Best Name For American Civil War

The Glorious Buttwhipping of the Southern Pansies.
At least, that is what I call to tweak my southern cousins. :smiley:

The First Annual Blue-Grey Game?

“The War That Made ‘The United States of America’ Singular”

I read somewhere that the official name in the annals of the U.S. Army is The War Of The Rebellion.

FWIW, anyone who’s interested in this should go to NPR’s website and try to find a story they had about a convention of Gettysburg veterans, both USA and CSA, held about 1929. They played excerpts from the radio reports of the time and it’s really amazing to think that the voices of these men who were had been at the battle in 1863 were preserved so many years later. There’s one of very few surviving recordings of the Rebel Yell, not that the man had much wind left to give it.

Come to think of it, it wasn’t 1929, it had to have been around 1934, since they openly provided the men with whiskey.

I like calling it The Blue and The Grey after the old TV-series. But then, our country’s major interaction with the affair is a minstrel song called “There Comes the Alabama

One of mine opined that the Confederacy would have gone the way of South Africa. Slavery was becoming abhorrent to other nations, and unless they wanted to isolate themselves, they’d have had to have gotten rid of it over the next 30 years or so. But they’d have had apartheid. That would have kept them in international relations for another 50 years or so, but then that, too, would have become abhorrent to their international neighbors - assuming that the World Wars would have played out the same.
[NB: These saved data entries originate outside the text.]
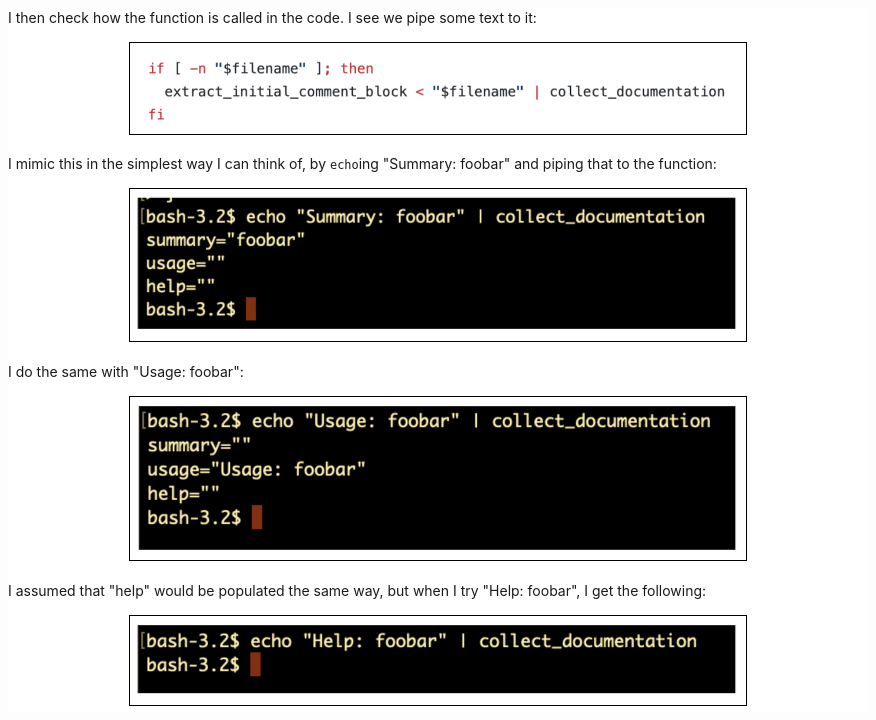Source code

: I then check how the function is called in the code.  I see we pipe some text to it:

<p style="text-align: center">
  <img src="/assets/images/screenshot-15mar2023-151pm.png" width="70%" style="border: 1px solid black; padding: 0.5em">
</p>

I mimic this in the simplest way I can think of, by `echo`ing "Summary: foobar" and piping that to the function:

<p style="text-align: center">
  <img src="/assets/images/screenshot-15mar2023-146pm.png" width="70%" style="border: 1px solid black; padding: 0.5em">
</p>


I do the same with "Usage: foobar":

<p style="text-align: center">
  <img src="/assets/images/screenshot-15mar2023-147pm.png" width="70%" style="border: 1px solid black; padding: 0.5em">
</p>

I assumed that "help" would be populated the same way, but when I try "Help: foobar", I get the following:

<p style="text-align: center">
  <img src="/assets/images/screenshot-15mar2023-148pm.png" width="70%" style="border: 1px solid black; padding: 0.5em">
</p>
The War the South Lost Already, Get Over It.

But if that’s no good, I think “The Civil War” will do in a pinch.

The War of Southern Revisionism

The Slaver War

A case study in the failed implementation of a dual currency system as a means for social and economic stability.

I live in the South (barely --Northern Virginia) and have “Confederates in the woodshed” in my family tree. Although I cannot escape some of the romanticism associated with the war itself, I suppose I agree with Grant’s assessment:

I felt like anything rather than rejoicing at the downfall of a foe who had fought so long and valiantly, and had suffered so much for a cause, though that cause was, I believe, one of the worst for which a people ever fought, and one for which there was the least excuse.

I did, however, get a huge kick out of an argument I had with a co-worker regarding the practice of flying the Confederate battle flag over the Georgia capitol. She was not only a supporter of the practice and an unreformed rebel, she also maintained that the state’s decision was irreversible. “It’s not like the Federal government can go down there with guns and make them take that flag down,” she said, smugly.

“Why not? Sherman did,” was my reply. I don’t think she ever talked to me again.